I charge $20/mo and users make roughly $200/mo in bonuses (trying to adhere to the software must provide 10x value philosophy).


👤 BjoernKW
We make about $1300/month (shared among three co-authors) from the ebook "Stratospheric - From Zero to Production with Spring Boot and AWS" and a companion online course: https://stratospheric.dev/

👤 dSebastien
I've built a template for Obsidian accompanied by a user guide and video course, all based on my personal system.

It's solid and scales well. I've sold 700+ copies and most customers are happy with it.

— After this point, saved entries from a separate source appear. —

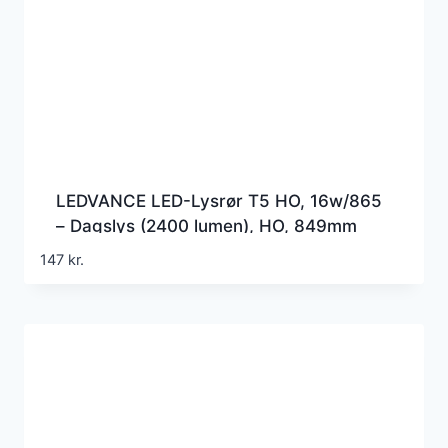
LEDVANCE LED-Lysrør T5 HO, 16w/865
– Dagslys (2400 lumen), HO, 849mm
(=39w), 230v direct wire
147
kr.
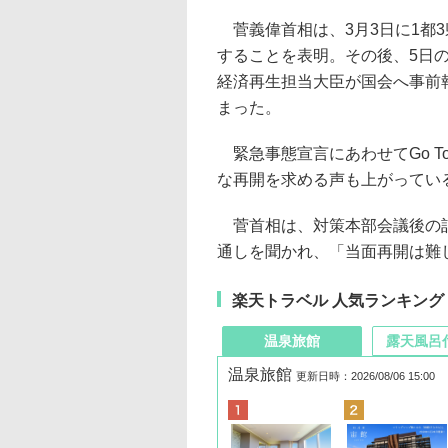
菅義偉首相は、3月3日に1都
することを表明。その後、5日
経済再生担当大臣が国会へ事前
まった。
緊急事態宣言にあわせてGo T
な再開を求める声も上がってい
菅首相は、対策本部会議後の記者
通しを聞かれ、「当面再開は難
楽天トラベル 人気ランキング
温泉旅館
露天風呂
温泉旅館
更新日時：2026/08/06 15:00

https://ObsidianStarterKit.com


👤 jonwinstanley
I have a load of side projects but I rarely market/promote them as I worry that if my 9-5 employer would be unimpressed if they saw me putting a load of effort into e.g. creating YouTube videos, running events, doing podcasts.

Is this something anyone else thinks about?


👤 skwee357
I'm not near $500/month yet, and none of my side projects have a recurring model, but it's always great to read these posts.

Kudos to everyone who makes money from side projects!


👤 hmsp
https://intentionallyconfusing.com

stories from two artists.


👤 syngrog66
I call these posts sucker bait. be wise folks

👤 WhackyIdeas
I am making an uncountable amount of money with my side project of being a ‘gentleman of the night’.

👤 mgl
We started https://scanrepeat.com to enable companies of any size to introduce continuous security scanning of their web apps with direct reporting to Slack, Trello, Teams, etc.

We also cover a few more misc cases like detection of potential GDPR/CCPA personal data leaks.